▶ **Input data**
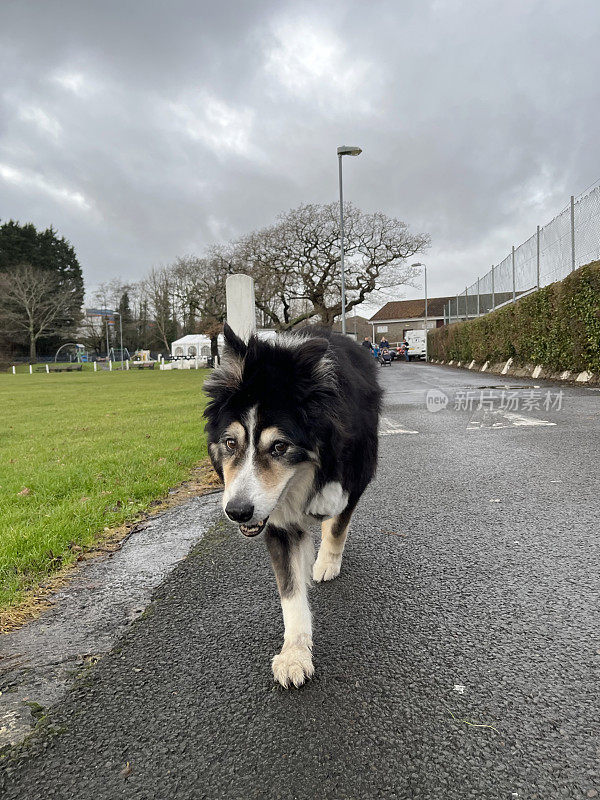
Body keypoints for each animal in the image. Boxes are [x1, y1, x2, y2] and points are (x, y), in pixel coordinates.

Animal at [202, 322, 380, 684]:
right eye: (230, 443)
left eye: (280, 447)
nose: (237, 512)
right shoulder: (275, 521)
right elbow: (290, 591)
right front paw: (295, 654)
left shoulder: (354, 471)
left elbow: (337, 520)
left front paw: (326, 556)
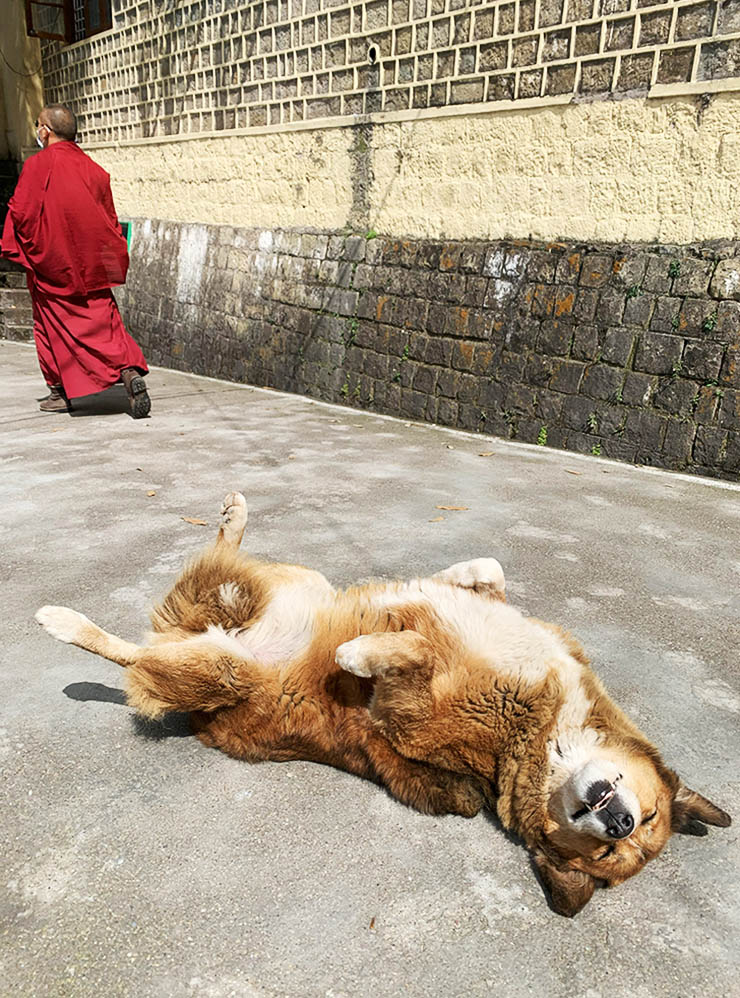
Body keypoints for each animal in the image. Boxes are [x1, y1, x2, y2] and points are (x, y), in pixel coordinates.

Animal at [37, 488, 732, 916]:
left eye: (612, 856)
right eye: (643, 819)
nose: (618, 825)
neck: (537, 729)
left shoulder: (416, 711)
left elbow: (404, 654)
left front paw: (356, 655)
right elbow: (487, 571)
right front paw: (443, 584)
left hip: (220, 666)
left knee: (133, 655)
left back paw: (65, 624)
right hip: (284, 586)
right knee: (215, 577)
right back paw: (233, 518)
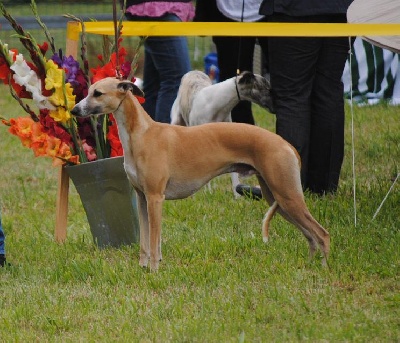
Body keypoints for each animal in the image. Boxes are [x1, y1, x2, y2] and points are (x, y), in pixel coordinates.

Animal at [70, 77, 330, 272]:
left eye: (97, 93)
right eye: (89, 91)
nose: (74, 110)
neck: (142, 134)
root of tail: (287, 145)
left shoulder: (155, 198)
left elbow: (154, 240)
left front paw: (153, 270)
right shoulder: (142, 198)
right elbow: (144, 240)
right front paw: (143, 267)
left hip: (287, 195)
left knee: (322, 234)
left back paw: (324, 268)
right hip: (277, 197)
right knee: (310, 236)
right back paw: (309, 266)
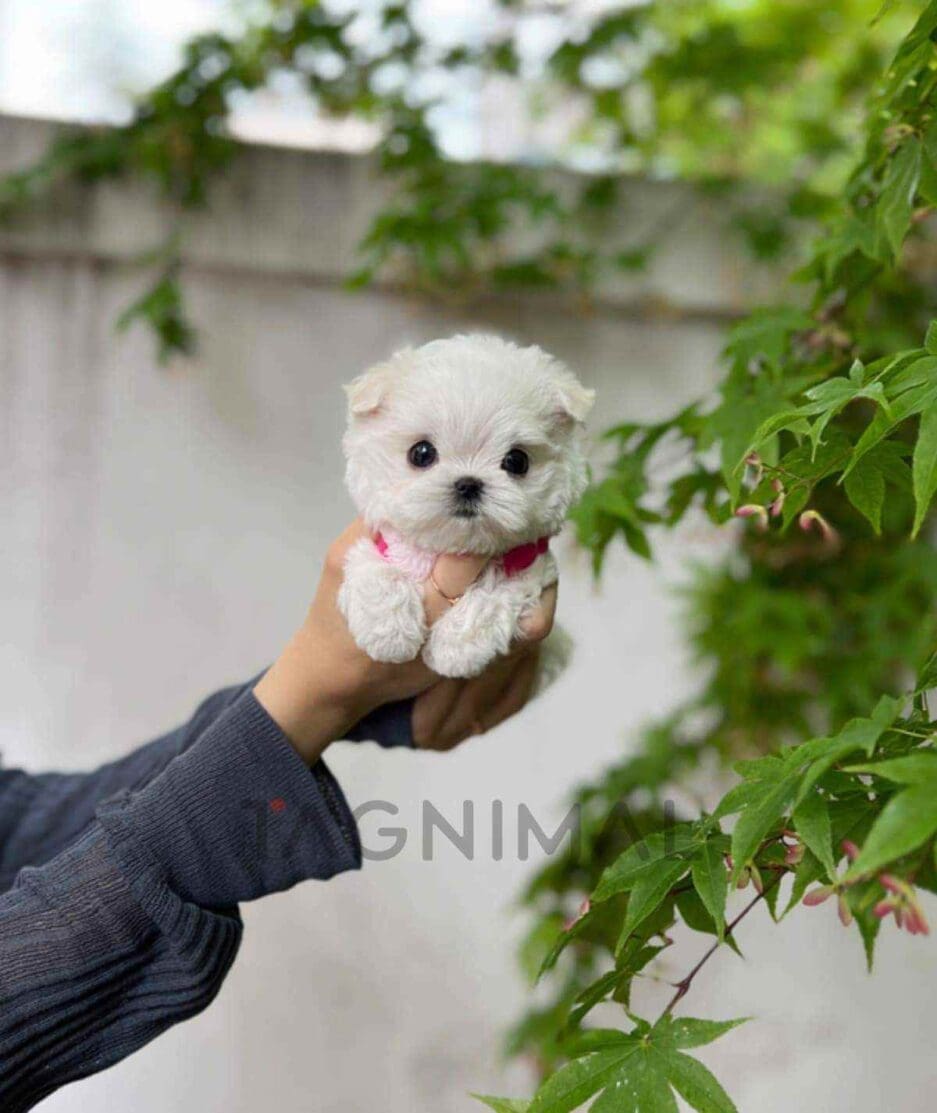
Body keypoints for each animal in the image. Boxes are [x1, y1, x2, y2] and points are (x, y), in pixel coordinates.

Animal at [340, 331, 596, 676]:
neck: (457, 548)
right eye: (421, 453)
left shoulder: (529, 566)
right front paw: (389, 634)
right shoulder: (381, 545)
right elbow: (378, 571)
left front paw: (455, 651)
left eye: (517, 461)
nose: (468, 484)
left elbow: (493, 595)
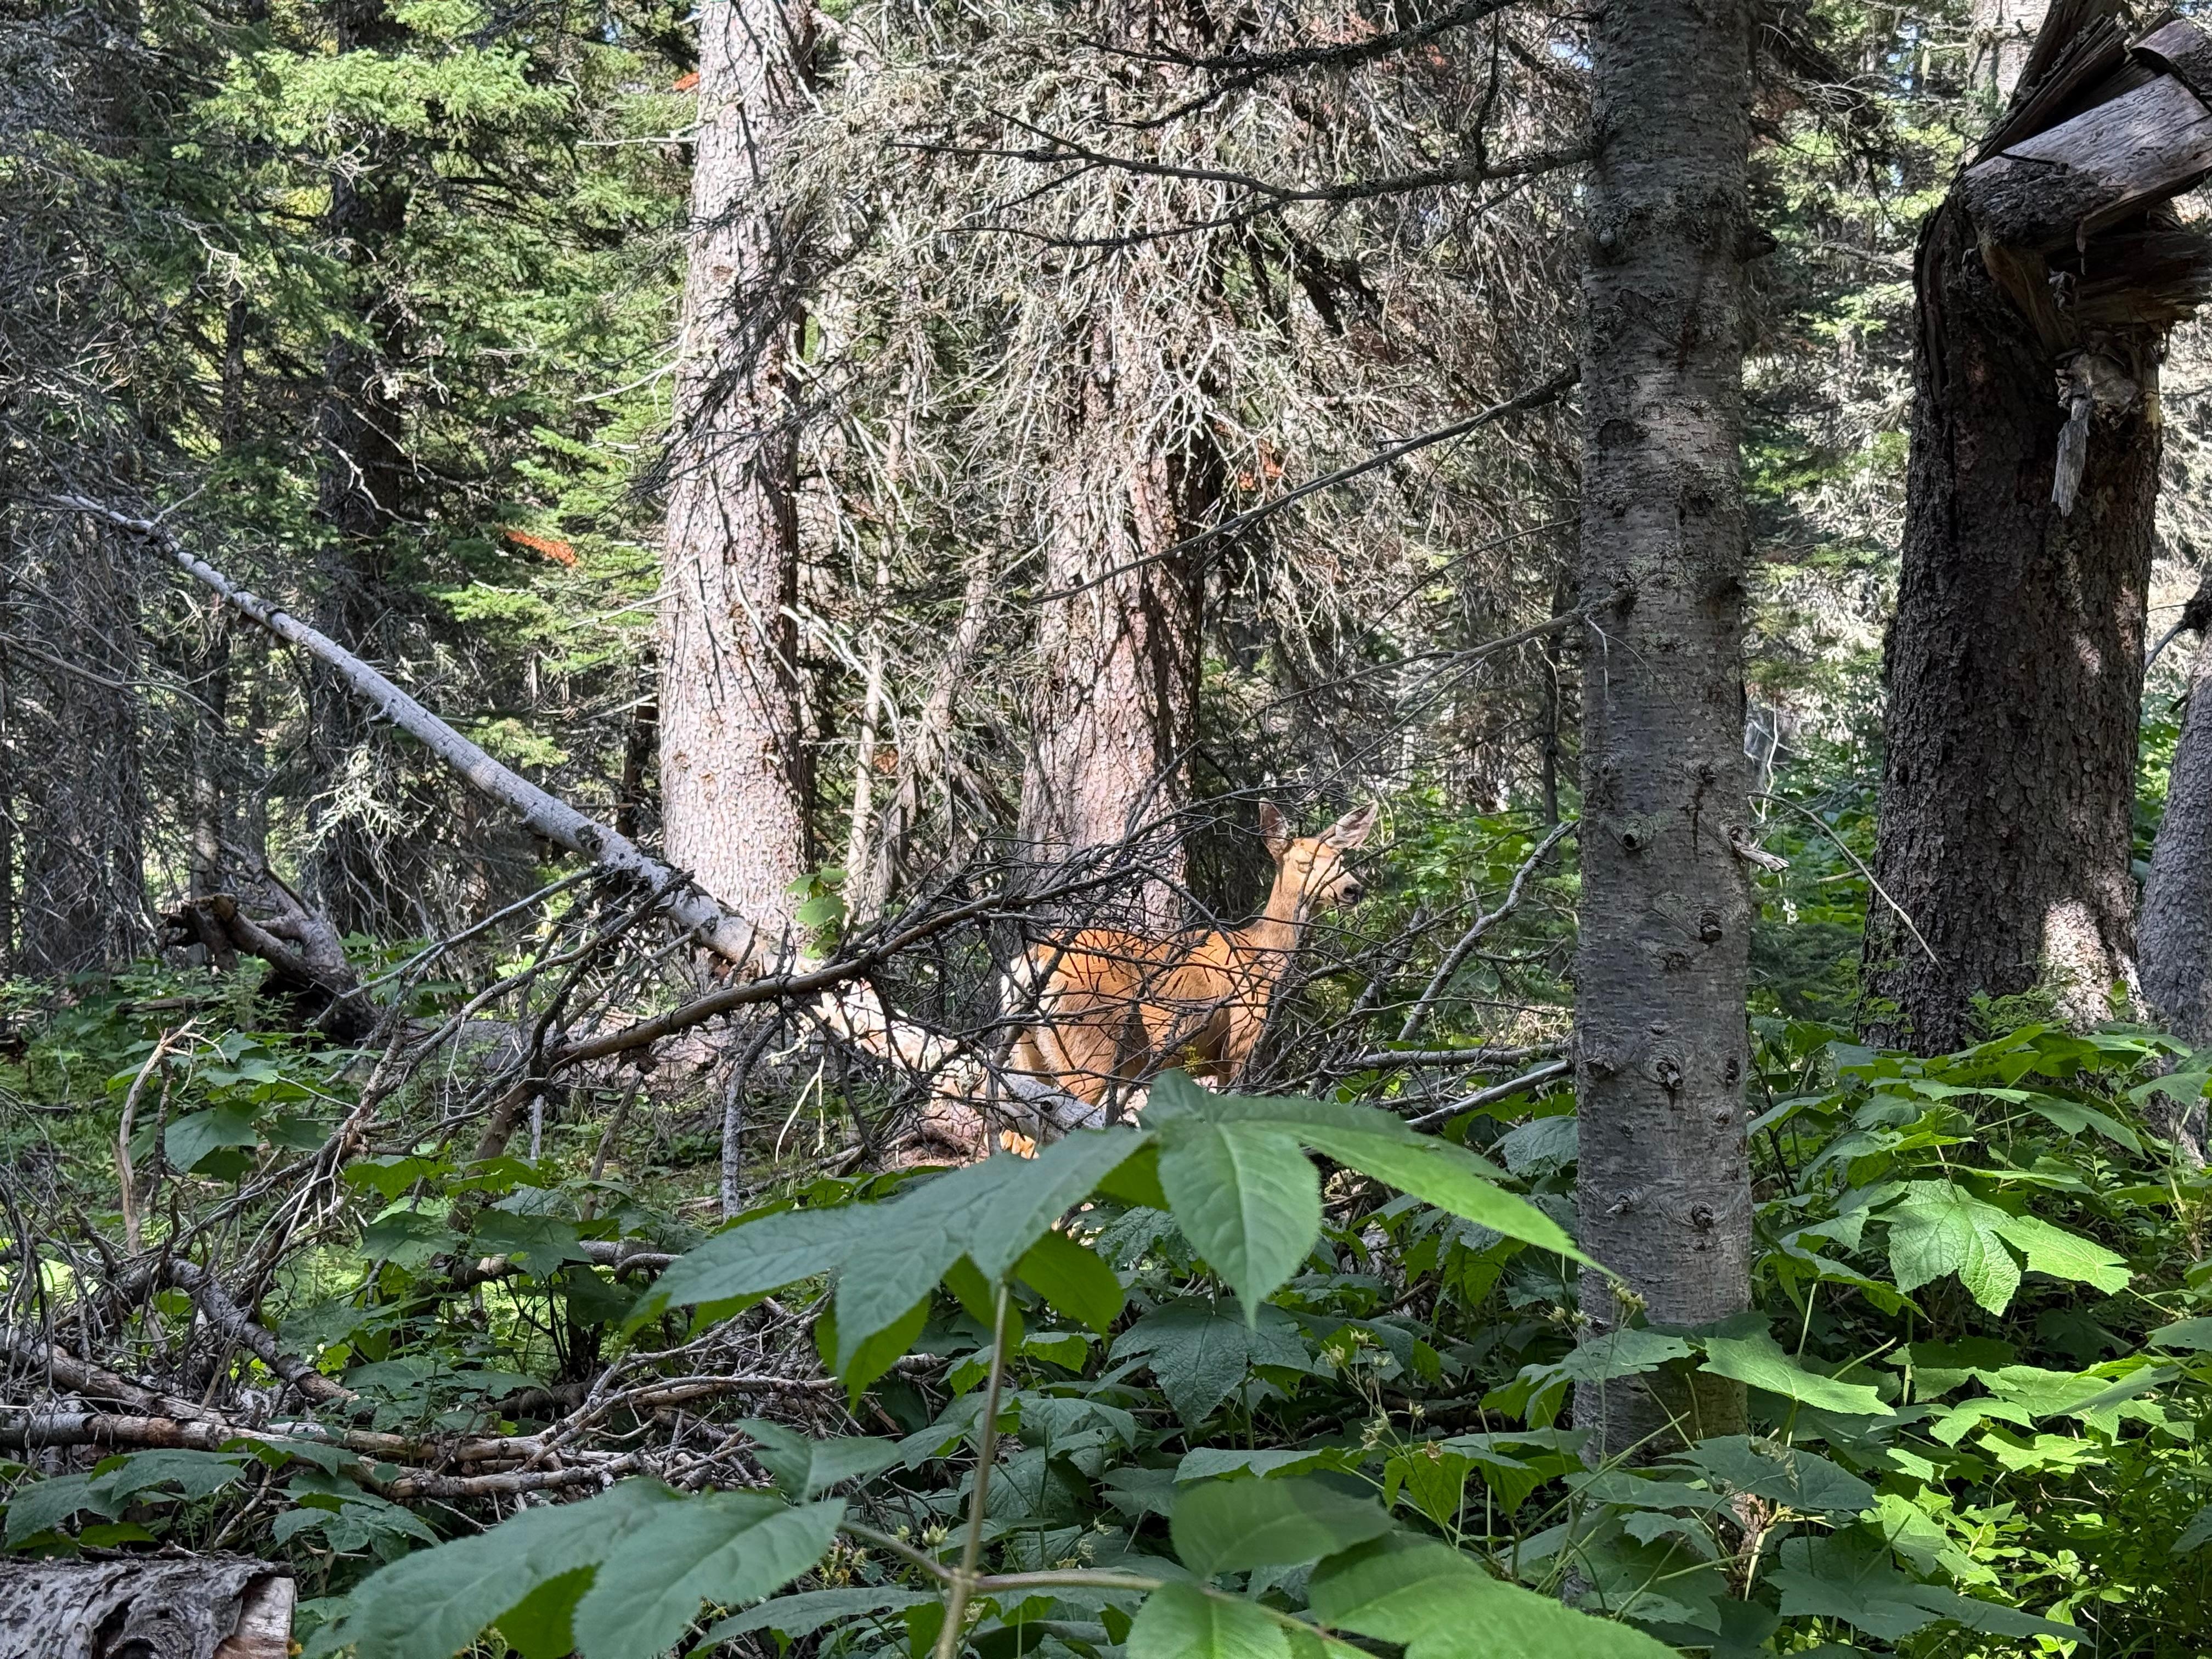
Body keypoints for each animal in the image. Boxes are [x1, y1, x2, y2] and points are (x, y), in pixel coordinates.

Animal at [1006, 800, 1379, 1110]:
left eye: (1341, 860)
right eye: (1304, 863)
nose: (1354, 889)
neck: (1264, 956)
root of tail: (1034, 960)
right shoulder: (1241, 1039)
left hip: (1028, 1052)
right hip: (1088, 1042)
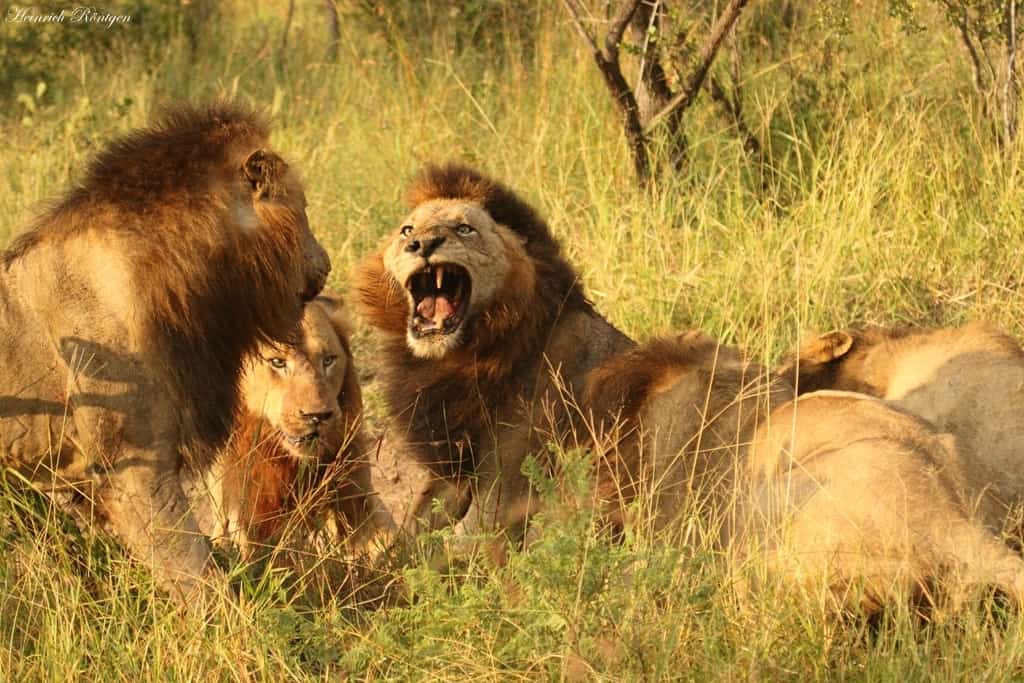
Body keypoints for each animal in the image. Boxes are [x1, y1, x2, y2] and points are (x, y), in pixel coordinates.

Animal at [353, 163, 634, 545]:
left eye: (464, 228)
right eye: (407, 230)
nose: (421, 244)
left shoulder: (505, 488)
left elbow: (455, 548)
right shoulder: (450, 474)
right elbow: (410, 540)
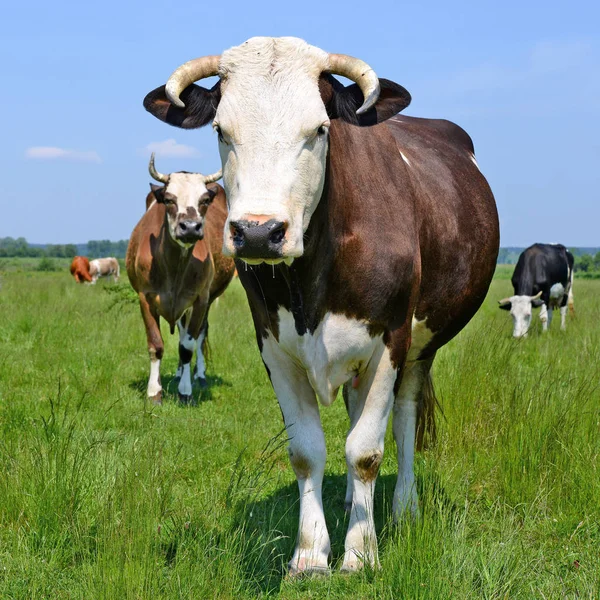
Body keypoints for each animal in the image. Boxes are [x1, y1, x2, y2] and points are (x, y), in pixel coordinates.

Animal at [126, 155, 234, 404]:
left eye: (205, 200)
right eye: (168, 199)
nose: (191, 227)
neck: (173, 266)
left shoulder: (200, 299)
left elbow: (188, 346)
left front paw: (186, 391)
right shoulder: (145, 298)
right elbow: (156, 344)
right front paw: (154, 392)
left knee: (198, 335)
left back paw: (198, 375)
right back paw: (177, 373)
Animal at [143, 36, 500, 572]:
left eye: (319, 128)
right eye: (221, 129)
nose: (258, 233)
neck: (310, 278)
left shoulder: (390, 341)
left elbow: (367, 451)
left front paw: (361, 554)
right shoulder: (274, 347)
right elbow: (307, 451)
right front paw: (311, 555)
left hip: (421, 347)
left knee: (403, 420)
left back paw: (403, 509)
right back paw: (356, 503)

▶ **Problem to solve**
Your answer should be one number: how many lines of the listing include the word "front".

▶ **Reply**
12